* [Task requirements]
Show every line of the data below that contains the word "Wednesday".

* [Stored records]
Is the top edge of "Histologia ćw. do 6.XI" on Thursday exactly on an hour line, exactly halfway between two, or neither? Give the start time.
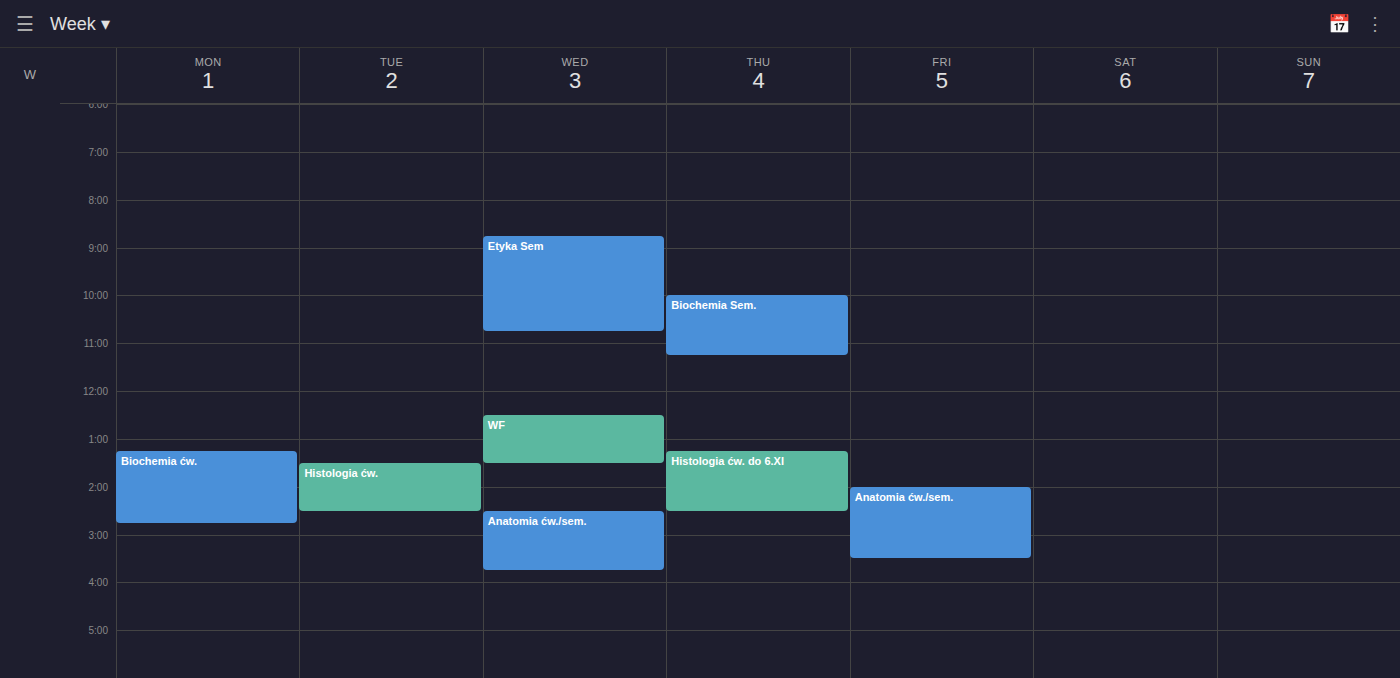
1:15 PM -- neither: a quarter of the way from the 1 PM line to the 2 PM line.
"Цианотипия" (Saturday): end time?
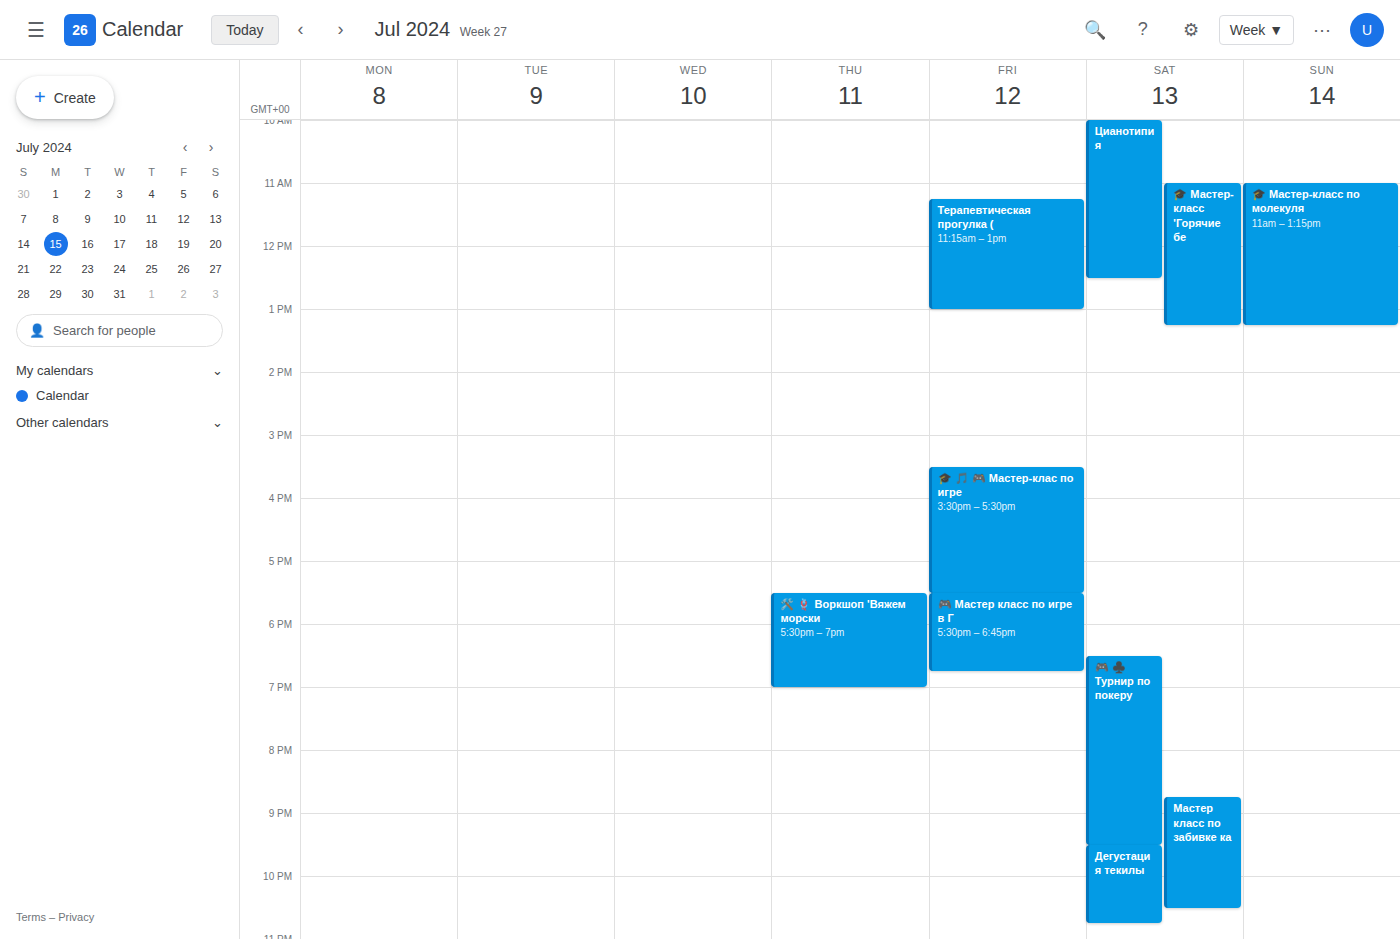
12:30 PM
...
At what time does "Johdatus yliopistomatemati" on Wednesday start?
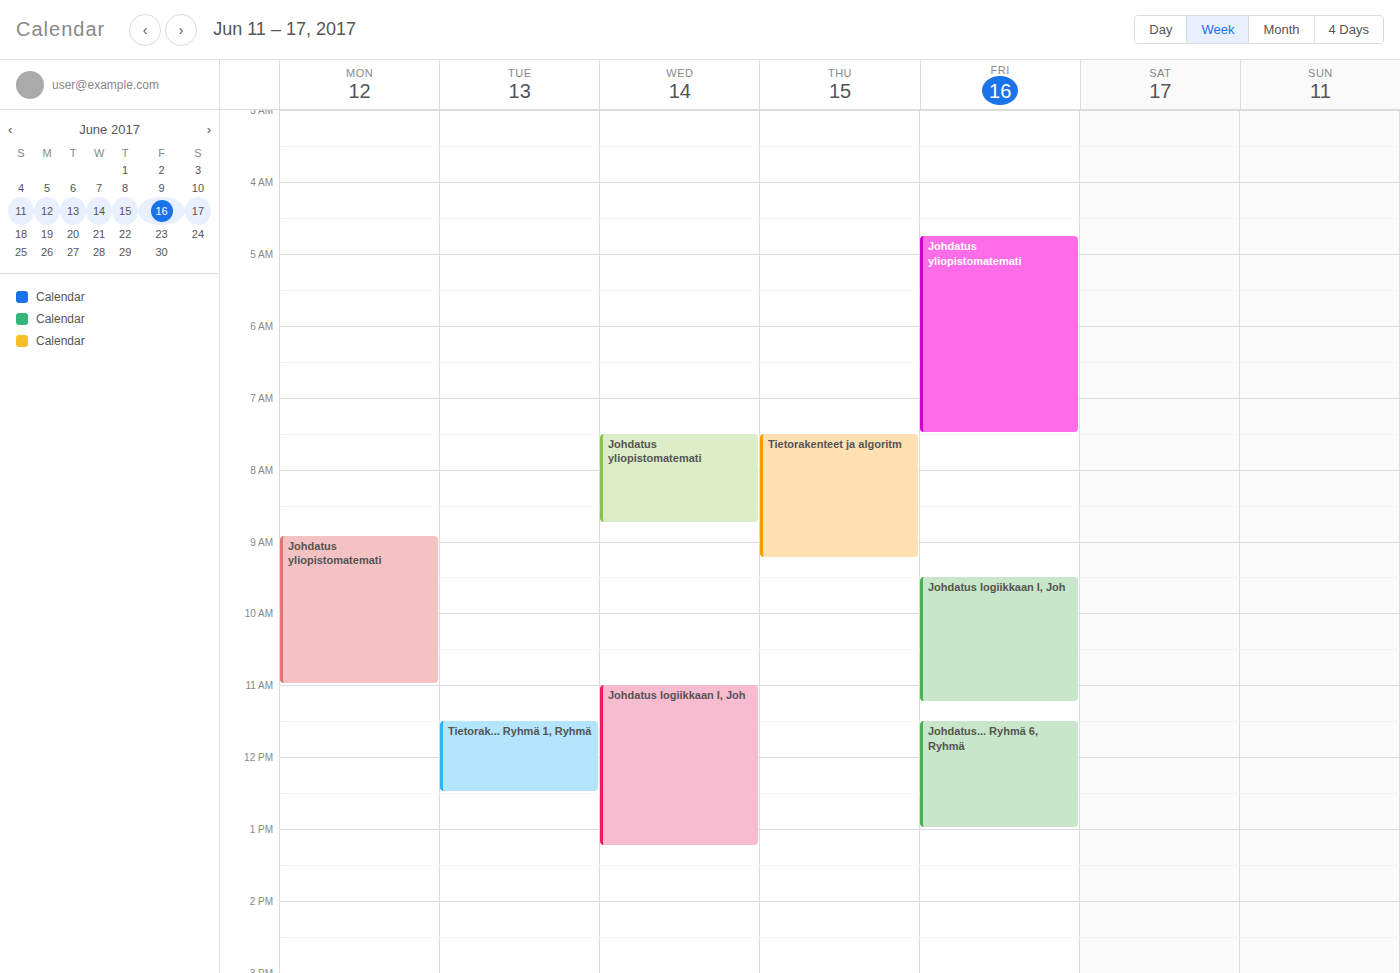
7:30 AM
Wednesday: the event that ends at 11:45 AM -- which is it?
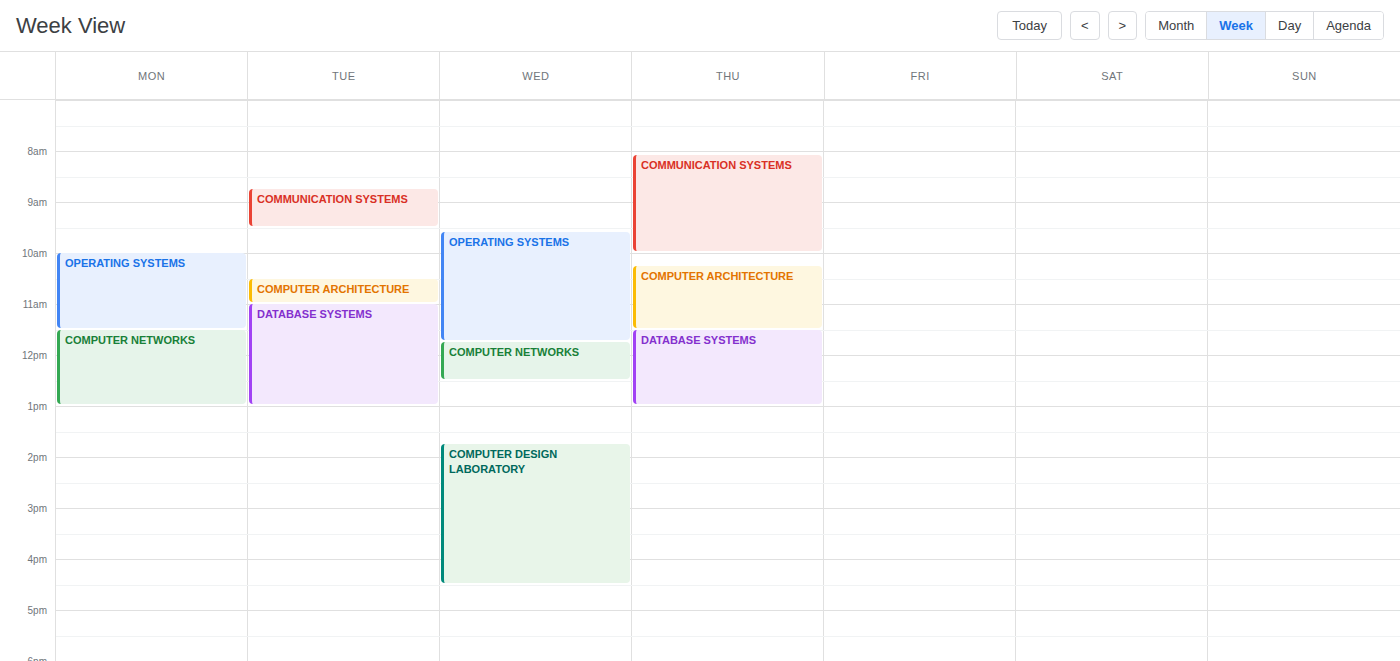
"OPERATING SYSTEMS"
--
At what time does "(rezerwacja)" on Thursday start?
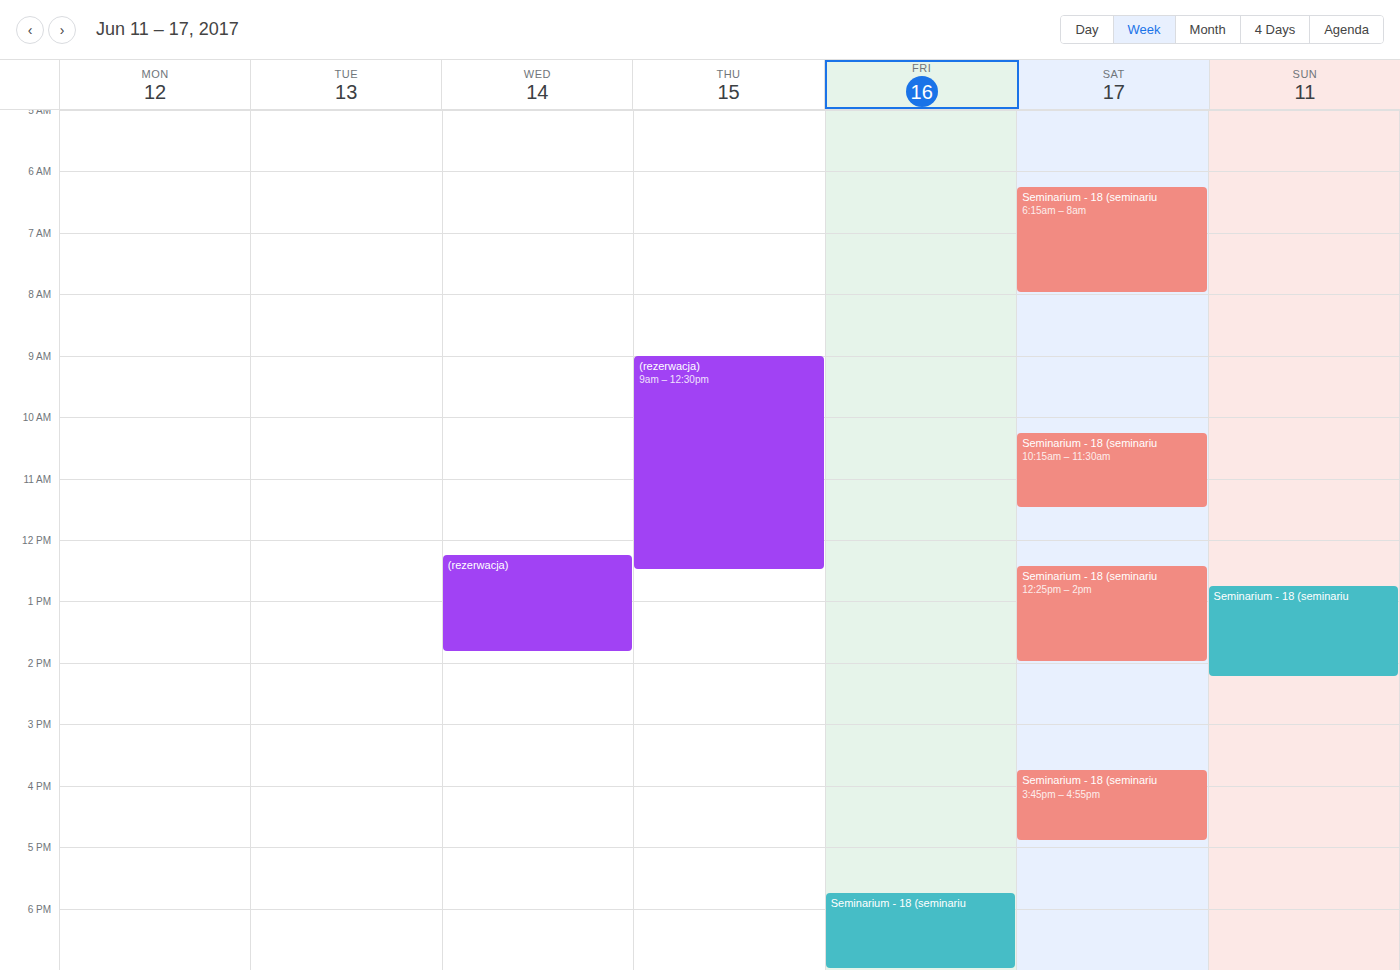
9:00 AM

* [Answer]
At what time does "Johdatus yliopistomatemati" on Wednesday start?
Wednesday: the event that ends at 11:45 AM -- which is it?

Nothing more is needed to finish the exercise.